RECORDS TO USE
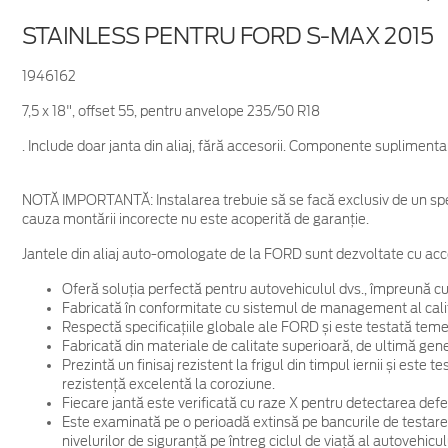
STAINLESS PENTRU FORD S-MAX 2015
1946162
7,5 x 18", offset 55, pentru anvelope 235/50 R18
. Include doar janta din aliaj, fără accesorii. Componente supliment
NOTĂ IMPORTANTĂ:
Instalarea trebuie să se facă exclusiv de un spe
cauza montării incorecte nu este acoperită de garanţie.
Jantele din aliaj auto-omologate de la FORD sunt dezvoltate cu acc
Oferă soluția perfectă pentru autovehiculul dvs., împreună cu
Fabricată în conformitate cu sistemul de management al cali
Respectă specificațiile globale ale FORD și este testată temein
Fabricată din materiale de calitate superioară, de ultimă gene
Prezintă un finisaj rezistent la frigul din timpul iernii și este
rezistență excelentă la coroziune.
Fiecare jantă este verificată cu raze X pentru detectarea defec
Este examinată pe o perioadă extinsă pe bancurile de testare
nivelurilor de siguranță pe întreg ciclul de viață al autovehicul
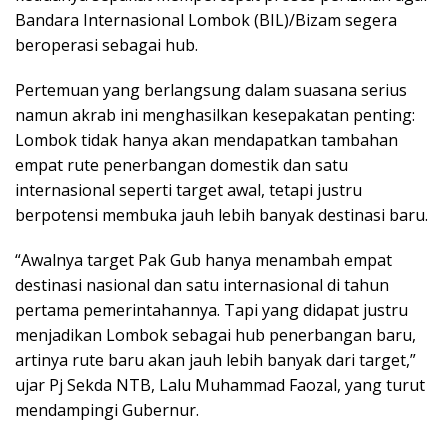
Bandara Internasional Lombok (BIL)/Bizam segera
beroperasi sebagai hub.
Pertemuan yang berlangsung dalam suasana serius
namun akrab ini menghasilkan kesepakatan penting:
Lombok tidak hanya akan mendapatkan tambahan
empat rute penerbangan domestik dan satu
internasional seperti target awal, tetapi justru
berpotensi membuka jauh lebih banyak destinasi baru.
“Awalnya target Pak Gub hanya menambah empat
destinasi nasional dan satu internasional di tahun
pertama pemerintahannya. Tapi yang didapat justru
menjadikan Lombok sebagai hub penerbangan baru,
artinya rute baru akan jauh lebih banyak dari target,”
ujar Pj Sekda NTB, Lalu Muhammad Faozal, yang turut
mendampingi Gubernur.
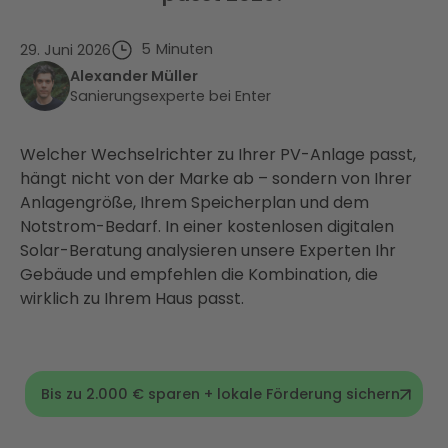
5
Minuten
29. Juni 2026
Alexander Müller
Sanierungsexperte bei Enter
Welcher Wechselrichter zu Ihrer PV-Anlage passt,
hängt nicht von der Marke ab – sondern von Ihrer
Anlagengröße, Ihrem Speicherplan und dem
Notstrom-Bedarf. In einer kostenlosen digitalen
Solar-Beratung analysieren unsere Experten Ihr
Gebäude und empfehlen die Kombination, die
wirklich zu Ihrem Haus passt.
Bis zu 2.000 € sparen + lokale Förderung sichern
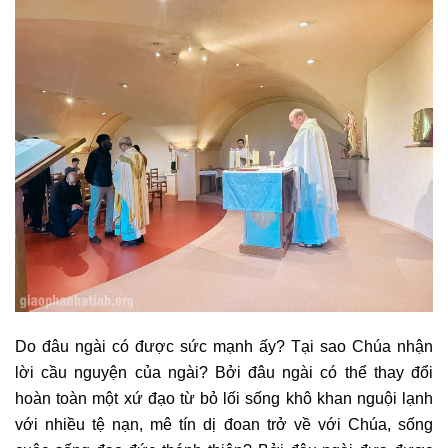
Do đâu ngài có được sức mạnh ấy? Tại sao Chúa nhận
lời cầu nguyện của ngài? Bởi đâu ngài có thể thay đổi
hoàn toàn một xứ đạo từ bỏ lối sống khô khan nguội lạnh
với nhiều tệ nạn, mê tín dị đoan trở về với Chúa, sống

--

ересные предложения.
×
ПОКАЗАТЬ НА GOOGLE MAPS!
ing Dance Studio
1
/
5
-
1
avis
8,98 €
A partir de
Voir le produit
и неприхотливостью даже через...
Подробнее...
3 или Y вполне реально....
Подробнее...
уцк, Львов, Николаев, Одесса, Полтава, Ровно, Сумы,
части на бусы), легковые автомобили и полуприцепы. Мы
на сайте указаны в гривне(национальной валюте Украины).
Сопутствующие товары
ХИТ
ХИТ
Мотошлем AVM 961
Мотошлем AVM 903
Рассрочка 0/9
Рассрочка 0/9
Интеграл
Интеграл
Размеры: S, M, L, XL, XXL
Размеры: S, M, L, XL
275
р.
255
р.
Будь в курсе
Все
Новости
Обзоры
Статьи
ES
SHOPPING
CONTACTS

TASK INSTRUCTIONS
Return the lines of the listing where the string "ngài" appears.

OUTPUT
Do đâu ngài có được sức mạnh ấy? Tại sao Chúa nhận
lời cầu nguyện của ngài? Bởi đâu ngài có thể thay đổi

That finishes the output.